O meio ambiente ecologicamente equilibrado é protegido pelo art. 225 da CRFB/88, e sua proteção é competência comum da União, dos Estados, do DF e dos Municípios, conforme art. 23, VI e VII, da CRFB/88. Cabe a cada uma destas esferas de governo, nos termos da lei e do interesse preponderante, fiscalizar, licenciar e, em havendo necessidade, autuar.

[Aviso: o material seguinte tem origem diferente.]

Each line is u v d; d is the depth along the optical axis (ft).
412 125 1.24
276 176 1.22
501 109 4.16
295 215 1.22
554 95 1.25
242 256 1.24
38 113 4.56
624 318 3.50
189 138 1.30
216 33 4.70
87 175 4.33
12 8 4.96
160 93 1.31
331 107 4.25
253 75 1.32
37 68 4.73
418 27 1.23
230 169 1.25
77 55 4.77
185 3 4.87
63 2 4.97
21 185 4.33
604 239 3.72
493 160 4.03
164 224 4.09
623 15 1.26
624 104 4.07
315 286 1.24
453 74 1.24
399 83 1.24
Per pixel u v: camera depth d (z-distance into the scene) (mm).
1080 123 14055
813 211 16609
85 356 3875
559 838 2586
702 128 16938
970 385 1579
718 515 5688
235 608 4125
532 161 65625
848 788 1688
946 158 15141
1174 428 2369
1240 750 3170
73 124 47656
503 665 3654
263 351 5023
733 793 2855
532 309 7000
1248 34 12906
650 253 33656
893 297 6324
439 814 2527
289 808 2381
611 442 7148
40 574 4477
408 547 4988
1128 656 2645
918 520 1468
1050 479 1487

A Lei 4.771/65 (Código Florestal) traz definições de Área de Preservação Permanente-APP a serem respeitadas, prevendo ainda a interpretação conjunta desta norma com os planos diretores municipais para edificação nos perímetros urbanos:

"Art. 2° Consideram-se de preservação permanente, pelo só efeito desta Lei, as florestas e demais formas de vegetação natural situadas:
(...)
f) nas restingas, como fixadoras de dunas ou estabilizadoras de mangues;
(...)
Parágrafo único. No caso de áreas urbanas, assim entendidas as compreendidas nos perímetros urbanos definidos por lei municipal,  e nas  regiões  metropolitanas e aglomerações urbanas, em todo o território abrangido, obervar-se-á o disposto nos respectivos planos diretores e leis de uso do solo, respeitados os princípios e limites a que se refere este artigo."

Esta lei foi regulamentada pelo Decreto 750/93 no que diz respeito ao corte, à exploração e à supressão de vegetação primária ou nos estágios avançado e médio de regeneração da Mata Atlântica.

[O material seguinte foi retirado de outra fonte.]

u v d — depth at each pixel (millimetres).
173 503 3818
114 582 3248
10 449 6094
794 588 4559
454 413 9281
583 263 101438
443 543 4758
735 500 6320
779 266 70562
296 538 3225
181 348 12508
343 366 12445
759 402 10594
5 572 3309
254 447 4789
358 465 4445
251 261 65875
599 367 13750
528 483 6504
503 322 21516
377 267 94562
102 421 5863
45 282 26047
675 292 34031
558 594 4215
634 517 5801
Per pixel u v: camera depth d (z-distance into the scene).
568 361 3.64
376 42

"Art. 3- Para os efeitos deste Decreto, considera-se Mata Atlântica as formações florestais e ecossistemas associados inseridos no domínio Mata Atlântica, com as respectivas delimitações estabelecidas pelo Mapa de Vegetação do Brasil, IBGE 1988: Floresta Ombrófila Densa Atlântica, Floresta Ombrófila Mista, Floresta Ombrófila Aberta, Floresta Estacional Semidecidual, Floresta Estacional Decidual, manguezais, restingas, campos de altitude, brejos interioranos e encraves Florestais do Nordeste."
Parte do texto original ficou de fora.